• [Your task]: Place every line from all of the items below into a Markdown table with the columns "Row" and "Line," leaving out blank lines. Omit the pictures from the table.

─── Input records

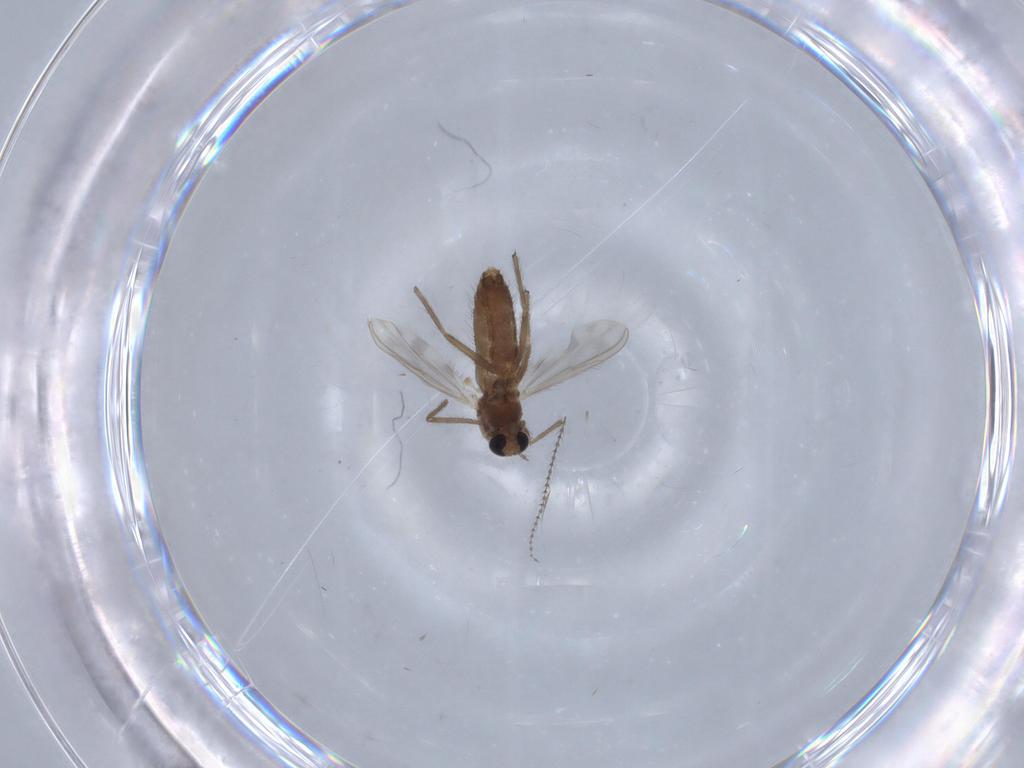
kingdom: Animalia
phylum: Arthropoda
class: Insecta
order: Diptera
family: Chironomidae
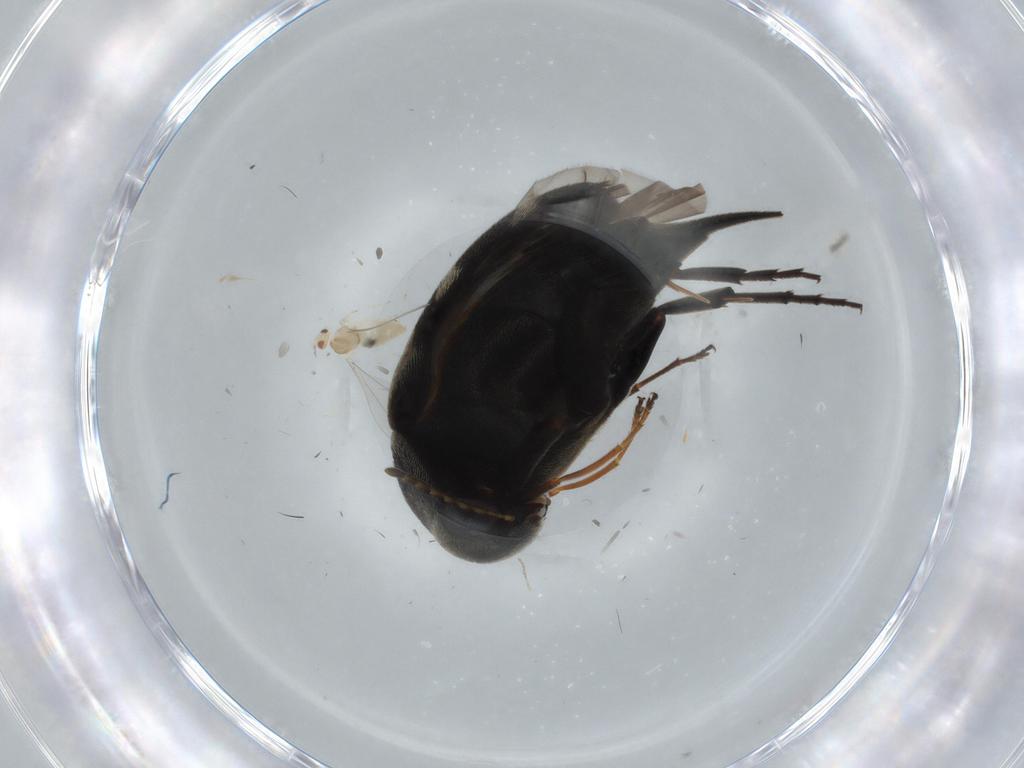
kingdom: Animalia
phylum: Arthropoda
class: Insecta
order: Diptera
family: Cecidomyiidae
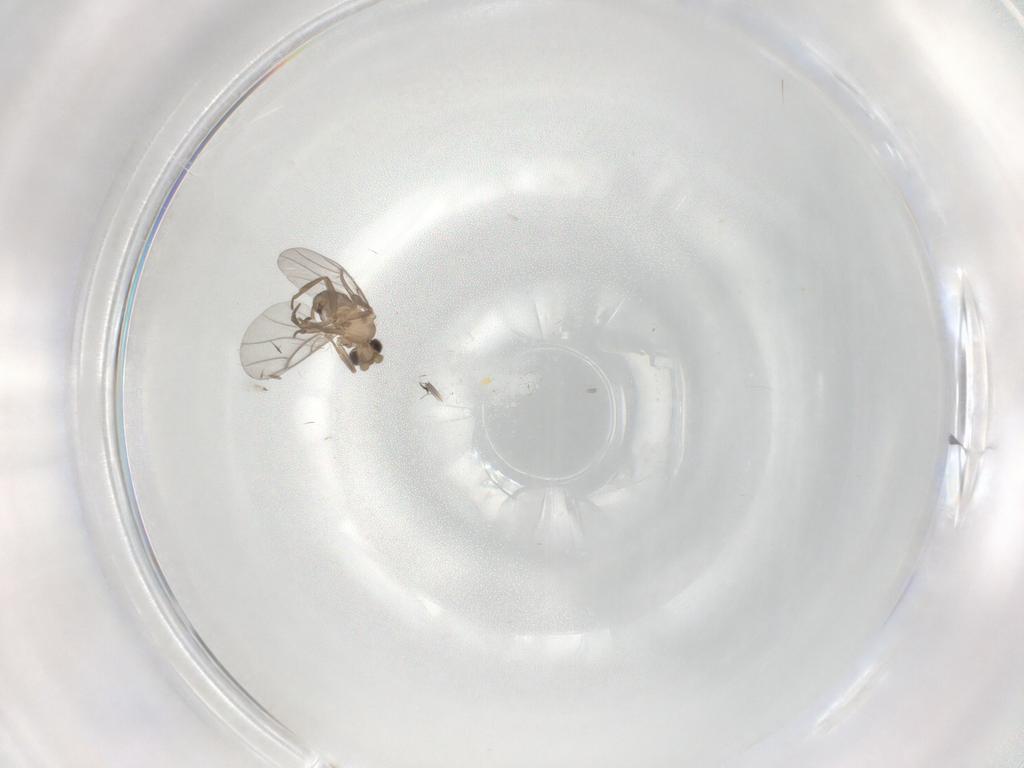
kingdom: Animalia
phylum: Arthropoda
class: Insecta
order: Diptera
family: Tabanidae
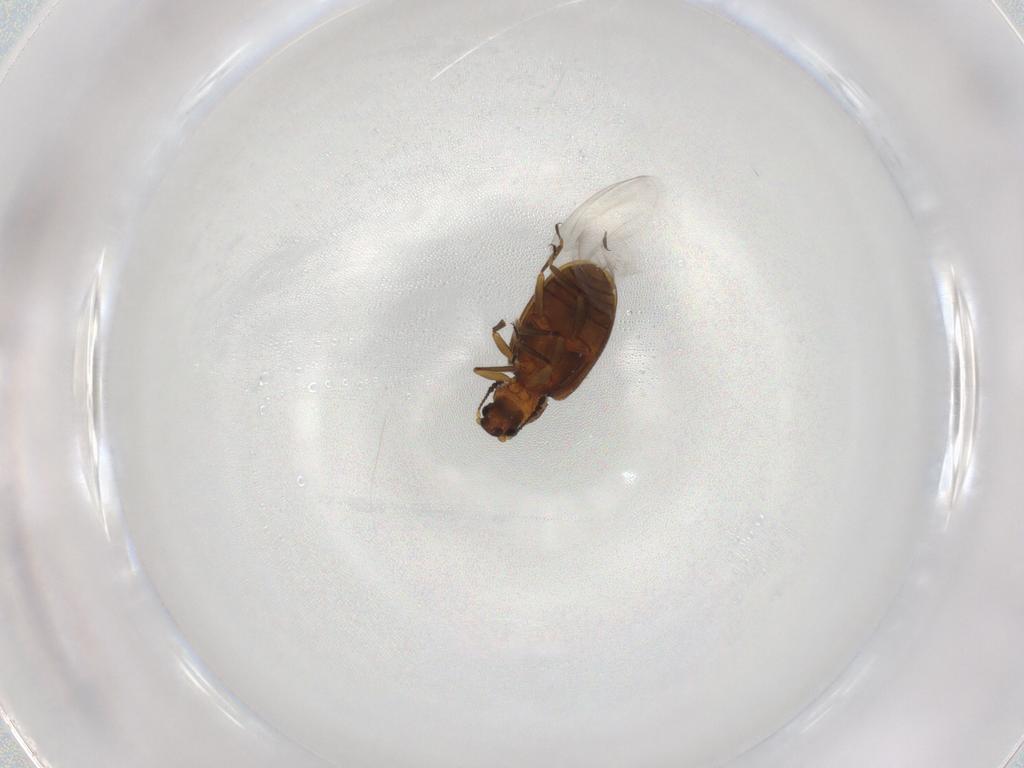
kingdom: Animalia
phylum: Arthropoda
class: Insecta
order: Coleoptera
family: Latridiidae
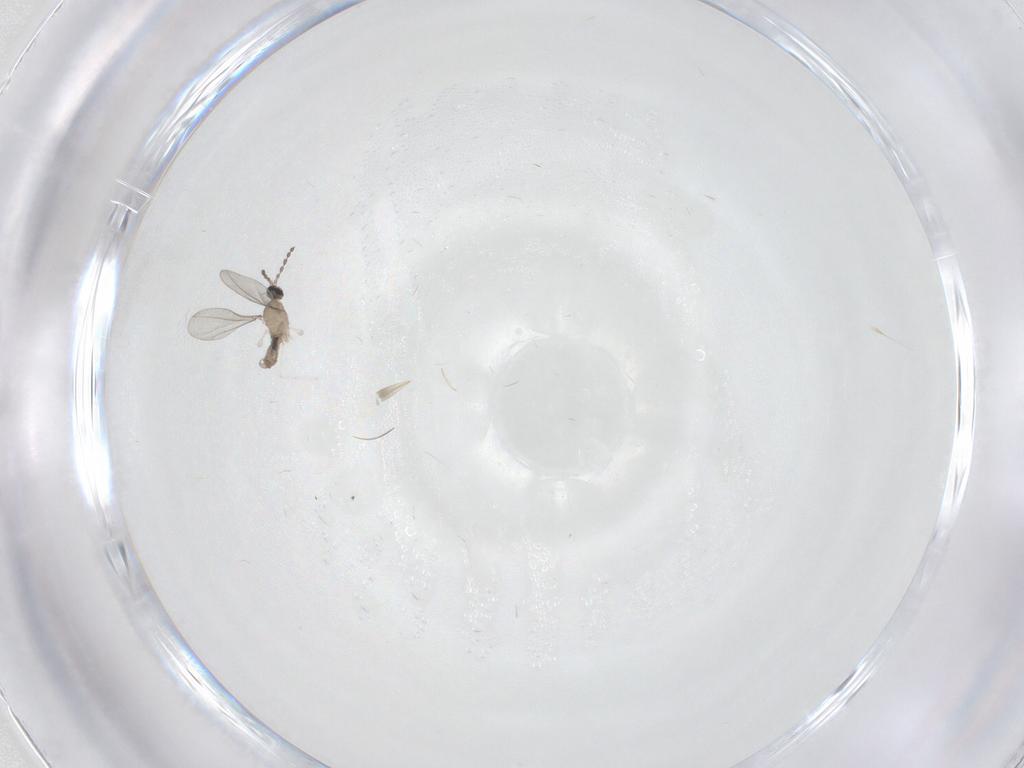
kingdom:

──────

• [Solution to the exercise]:
| Row | Line |
|---|---|
| 1 | kingdom: Animalia |
| 2 | phylum: Arthropoda |
| 3 | class: Insecta |
| 4 | order: Diptera |
| 5 | family: Chironomidae |
| 6 | kingdom: Animalia |
| 7 | phylum: Arthropoda |
| 8 | class: Insecta |
| 9 | order: Diptera |
| 10 | family: Cecidomyiidae |
| 11 | kingdom: Animalia |
| 12 | phylum: Arthropoda |
| 13 | class: Insecta |
| 14 | order: Diptera |
| 15 | family: Tabanidae |
| 16 | kingdom: Animalia |
| 17 | phylum: Arthropoda |
| 18 | class: Insecta |
| 19 | order: Coleoptera |
| 20 | family: Latridiidae |
| 21 | kingdom: |